We can send a shuttle into space, we can build the [new] Delhi Metro. We can detonate nuclear weapons. So why can't we clean up our rivers?
—Rakesh Jaiswal, who has fought polluters since 1993
 

From his base in Kampur, Rakesh Jaiswal has waged a lonely battle to clean up the river for almost 15 years. He was born in Mirzapur, 200 miles downstream from Kanpur, and remembers his childhood as an idyllic time.

"I used to go there to bathe with my mother and grandmother, and it was beautiful," he said. "I didn't even know what the word 'pollution' meant."

Then, one day in the early 1990s, while studying for his doctorate in environmental politics, "I opened the tap at home and found black, viscous, stinking water coming out. After one month, it happened again, then it was happening once a week, then daily. My neighbors experienced the same thing."

Jaiswal traced the drinking water to an intake channel on the Ganges. There he made a horrifying discovery: two drains carrying raw sewage, including contaminated discharge from a tuberculosis sanitarium, were emptying right beside the intake point. "Fifty million gallons a day were being lifted and sent to the water-treatment plant, which couldn't clean it.

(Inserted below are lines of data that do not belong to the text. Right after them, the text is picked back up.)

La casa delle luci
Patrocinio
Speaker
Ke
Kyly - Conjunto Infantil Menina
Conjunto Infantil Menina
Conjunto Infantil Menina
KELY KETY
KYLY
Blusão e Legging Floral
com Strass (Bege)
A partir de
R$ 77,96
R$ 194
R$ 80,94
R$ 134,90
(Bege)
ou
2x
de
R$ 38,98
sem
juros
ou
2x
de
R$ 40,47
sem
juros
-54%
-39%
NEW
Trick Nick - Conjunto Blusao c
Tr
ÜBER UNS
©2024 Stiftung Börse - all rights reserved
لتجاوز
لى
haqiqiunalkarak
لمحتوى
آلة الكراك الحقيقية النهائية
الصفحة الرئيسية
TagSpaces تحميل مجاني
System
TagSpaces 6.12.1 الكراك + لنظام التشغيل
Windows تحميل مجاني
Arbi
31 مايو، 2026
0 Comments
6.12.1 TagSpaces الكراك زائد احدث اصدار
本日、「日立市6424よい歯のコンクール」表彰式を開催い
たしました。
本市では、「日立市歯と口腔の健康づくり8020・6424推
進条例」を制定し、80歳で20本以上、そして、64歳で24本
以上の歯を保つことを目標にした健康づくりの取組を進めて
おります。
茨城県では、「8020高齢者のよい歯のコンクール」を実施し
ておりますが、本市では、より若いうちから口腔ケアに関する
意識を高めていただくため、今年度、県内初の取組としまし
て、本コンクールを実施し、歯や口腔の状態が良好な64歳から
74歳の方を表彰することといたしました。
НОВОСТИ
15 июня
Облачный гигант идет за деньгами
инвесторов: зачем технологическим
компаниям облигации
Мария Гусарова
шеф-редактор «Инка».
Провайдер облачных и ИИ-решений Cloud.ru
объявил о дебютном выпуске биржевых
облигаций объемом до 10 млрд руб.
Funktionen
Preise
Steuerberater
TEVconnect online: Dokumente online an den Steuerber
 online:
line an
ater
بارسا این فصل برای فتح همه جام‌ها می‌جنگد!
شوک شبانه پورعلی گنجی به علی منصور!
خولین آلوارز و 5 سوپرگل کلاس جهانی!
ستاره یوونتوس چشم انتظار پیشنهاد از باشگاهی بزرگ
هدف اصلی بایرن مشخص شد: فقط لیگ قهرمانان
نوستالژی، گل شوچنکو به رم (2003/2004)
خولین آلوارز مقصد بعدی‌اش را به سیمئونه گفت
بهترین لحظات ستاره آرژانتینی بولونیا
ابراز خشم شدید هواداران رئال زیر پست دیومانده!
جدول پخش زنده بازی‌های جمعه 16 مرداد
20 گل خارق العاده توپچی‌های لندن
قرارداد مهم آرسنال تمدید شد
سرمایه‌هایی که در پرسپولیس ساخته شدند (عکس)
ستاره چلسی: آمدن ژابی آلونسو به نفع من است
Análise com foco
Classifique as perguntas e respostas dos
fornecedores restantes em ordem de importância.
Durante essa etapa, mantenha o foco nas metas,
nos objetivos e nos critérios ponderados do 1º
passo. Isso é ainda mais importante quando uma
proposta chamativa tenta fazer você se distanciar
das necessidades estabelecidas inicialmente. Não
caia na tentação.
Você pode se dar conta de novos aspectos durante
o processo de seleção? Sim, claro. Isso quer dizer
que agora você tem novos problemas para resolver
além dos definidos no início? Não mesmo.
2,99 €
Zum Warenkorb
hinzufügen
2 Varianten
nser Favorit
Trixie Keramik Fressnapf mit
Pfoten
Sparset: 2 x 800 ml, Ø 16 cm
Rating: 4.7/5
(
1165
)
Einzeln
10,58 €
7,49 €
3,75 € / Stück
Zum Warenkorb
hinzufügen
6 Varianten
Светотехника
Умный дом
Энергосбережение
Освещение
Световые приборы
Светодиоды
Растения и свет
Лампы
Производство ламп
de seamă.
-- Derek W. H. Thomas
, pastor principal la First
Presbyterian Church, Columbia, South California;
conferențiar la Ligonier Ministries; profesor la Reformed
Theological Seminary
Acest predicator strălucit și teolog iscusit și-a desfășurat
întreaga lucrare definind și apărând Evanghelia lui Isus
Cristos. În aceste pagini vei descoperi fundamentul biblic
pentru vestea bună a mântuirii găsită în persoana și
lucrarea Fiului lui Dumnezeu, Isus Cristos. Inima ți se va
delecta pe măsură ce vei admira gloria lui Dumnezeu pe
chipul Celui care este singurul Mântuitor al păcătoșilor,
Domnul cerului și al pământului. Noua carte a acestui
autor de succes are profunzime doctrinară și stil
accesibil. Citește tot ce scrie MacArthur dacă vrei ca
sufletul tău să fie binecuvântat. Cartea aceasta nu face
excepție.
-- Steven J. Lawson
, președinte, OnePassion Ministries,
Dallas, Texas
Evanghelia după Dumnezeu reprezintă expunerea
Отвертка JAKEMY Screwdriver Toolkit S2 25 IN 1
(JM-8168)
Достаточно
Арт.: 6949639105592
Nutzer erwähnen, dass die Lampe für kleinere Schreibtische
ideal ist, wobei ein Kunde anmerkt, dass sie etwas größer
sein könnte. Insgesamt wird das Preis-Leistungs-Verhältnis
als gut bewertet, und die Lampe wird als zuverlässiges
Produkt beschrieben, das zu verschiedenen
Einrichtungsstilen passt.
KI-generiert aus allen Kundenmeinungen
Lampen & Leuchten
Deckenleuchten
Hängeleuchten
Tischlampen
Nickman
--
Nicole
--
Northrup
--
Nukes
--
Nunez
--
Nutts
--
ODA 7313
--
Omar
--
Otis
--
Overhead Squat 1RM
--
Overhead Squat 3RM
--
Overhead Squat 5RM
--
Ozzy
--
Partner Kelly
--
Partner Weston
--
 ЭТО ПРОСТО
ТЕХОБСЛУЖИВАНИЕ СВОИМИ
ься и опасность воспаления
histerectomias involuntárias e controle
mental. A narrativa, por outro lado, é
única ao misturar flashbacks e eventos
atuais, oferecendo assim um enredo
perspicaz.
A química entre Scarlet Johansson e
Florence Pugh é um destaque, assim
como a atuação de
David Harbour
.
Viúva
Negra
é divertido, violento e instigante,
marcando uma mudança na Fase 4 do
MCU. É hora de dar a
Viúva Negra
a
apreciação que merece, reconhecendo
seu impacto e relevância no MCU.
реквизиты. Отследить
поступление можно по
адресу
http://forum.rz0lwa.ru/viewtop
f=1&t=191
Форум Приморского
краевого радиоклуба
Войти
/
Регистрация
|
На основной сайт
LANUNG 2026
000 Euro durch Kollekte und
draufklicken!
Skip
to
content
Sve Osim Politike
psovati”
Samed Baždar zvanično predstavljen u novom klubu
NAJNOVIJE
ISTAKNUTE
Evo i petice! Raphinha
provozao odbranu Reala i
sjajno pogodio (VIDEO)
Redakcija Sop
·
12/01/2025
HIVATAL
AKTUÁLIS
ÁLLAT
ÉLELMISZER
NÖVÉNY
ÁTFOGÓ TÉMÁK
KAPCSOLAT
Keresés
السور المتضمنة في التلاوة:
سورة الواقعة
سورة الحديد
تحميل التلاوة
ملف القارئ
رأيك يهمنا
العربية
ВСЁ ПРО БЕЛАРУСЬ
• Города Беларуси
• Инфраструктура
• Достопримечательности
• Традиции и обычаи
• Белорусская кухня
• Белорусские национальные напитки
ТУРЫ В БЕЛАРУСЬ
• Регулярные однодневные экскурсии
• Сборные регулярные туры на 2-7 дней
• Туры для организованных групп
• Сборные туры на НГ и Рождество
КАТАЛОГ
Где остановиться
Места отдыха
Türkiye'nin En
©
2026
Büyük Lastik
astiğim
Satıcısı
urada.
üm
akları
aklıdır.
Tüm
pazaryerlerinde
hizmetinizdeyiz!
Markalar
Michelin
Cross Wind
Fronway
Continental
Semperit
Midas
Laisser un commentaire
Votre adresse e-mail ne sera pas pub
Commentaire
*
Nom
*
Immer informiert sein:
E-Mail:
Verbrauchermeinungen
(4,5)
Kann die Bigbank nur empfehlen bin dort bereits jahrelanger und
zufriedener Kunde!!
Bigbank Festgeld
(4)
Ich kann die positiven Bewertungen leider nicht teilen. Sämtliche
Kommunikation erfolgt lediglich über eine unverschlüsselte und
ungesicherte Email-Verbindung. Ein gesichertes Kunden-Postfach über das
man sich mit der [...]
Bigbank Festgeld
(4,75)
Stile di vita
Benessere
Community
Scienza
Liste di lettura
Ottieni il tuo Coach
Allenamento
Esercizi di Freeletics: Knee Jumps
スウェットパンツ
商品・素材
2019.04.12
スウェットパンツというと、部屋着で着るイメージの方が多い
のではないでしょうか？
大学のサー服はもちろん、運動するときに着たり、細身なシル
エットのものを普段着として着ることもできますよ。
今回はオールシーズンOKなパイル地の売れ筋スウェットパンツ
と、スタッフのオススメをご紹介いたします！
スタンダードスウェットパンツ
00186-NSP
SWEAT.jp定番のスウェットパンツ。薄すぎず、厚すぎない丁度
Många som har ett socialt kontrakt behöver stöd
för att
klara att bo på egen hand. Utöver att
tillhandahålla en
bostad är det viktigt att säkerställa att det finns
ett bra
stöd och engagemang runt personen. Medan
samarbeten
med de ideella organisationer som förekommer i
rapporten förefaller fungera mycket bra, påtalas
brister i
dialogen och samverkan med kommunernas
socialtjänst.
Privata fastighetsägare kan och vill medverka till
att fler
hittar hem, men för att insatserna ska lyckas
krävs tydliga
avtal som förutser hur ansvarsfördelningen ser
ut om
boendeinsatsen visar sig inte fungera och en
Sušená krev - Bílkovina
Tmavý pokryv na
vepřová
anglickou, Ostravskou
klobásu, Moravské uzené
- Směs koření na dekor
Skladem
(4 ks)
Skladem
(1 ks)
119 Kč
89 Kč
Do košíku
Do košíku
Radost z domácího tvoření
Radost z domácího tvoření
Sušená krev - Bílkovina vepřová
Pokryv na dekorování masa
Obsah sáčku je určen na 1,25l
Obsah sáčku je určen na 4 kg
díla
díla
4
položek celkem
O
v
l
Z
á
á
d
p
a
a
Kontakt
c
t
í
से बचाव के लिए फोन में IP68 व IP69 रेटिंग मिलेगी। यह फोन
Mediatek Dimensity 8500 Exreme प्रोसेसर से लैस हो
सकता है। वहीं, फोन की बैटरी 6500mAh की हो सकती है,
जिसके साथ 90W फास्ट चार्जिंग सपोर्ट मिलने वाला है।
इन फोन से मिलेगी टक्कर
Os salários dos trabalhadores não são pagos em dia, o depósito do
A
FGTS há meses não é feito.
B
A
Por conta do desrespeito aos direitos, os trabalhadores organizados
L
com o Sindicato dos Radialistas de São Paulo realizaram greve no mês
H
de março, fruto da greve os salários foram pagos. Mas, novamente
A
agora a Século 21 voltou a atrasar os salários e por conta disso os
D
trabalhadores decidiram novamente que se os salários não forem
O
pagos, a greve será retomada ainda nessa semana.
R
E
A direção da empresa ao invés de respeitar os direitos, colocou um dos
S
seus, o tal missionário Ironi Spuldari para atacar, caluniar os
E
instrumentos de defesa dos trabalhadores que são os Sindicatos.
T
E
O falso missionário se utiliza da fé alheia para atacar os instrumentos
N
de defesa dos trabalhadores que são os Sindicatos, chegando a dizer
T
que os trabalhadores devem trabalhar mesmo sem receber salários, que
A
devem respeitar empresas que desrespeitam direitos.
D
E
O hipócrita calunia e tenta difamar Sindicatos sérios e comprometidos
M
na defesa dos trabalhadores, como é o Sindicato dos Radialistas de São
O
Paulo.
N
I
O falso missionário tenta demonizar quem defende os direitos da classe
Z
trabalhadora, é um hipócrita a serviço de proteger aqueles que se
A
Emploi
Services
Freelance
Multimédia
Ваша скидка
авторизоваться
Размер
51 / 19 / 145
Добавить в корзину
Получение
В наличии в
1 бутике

It was horrifying."

Mishra says he's especially concerned for the future of India's most devout Hindus, whose lives are entirely focused on Mother Ganga. He calls them an endangered species. "They want to touch the water, rub their bodies in the water, sip the water," he said, "and someday they will die because if it."

"If you tell them 'the Ganga is polluted,' they say, 'we don't want to hear that.' But if you take them to the places where open sewers are giving the river the night soil of the whole city, they say, 'this is disrespect done to our mother, and it must be stopped.' "

The problem is that there is no sign of any real prospects for any solutions! Population growth is considered to be the most important factor in increasing environmental destruction because, for one thing, India's population grows by 1,815 people every hour.

—Excerpts from "A Prayer for the Ganges" by Joshua Hammer;
Smithsonian; November, 2007; pages 75-82.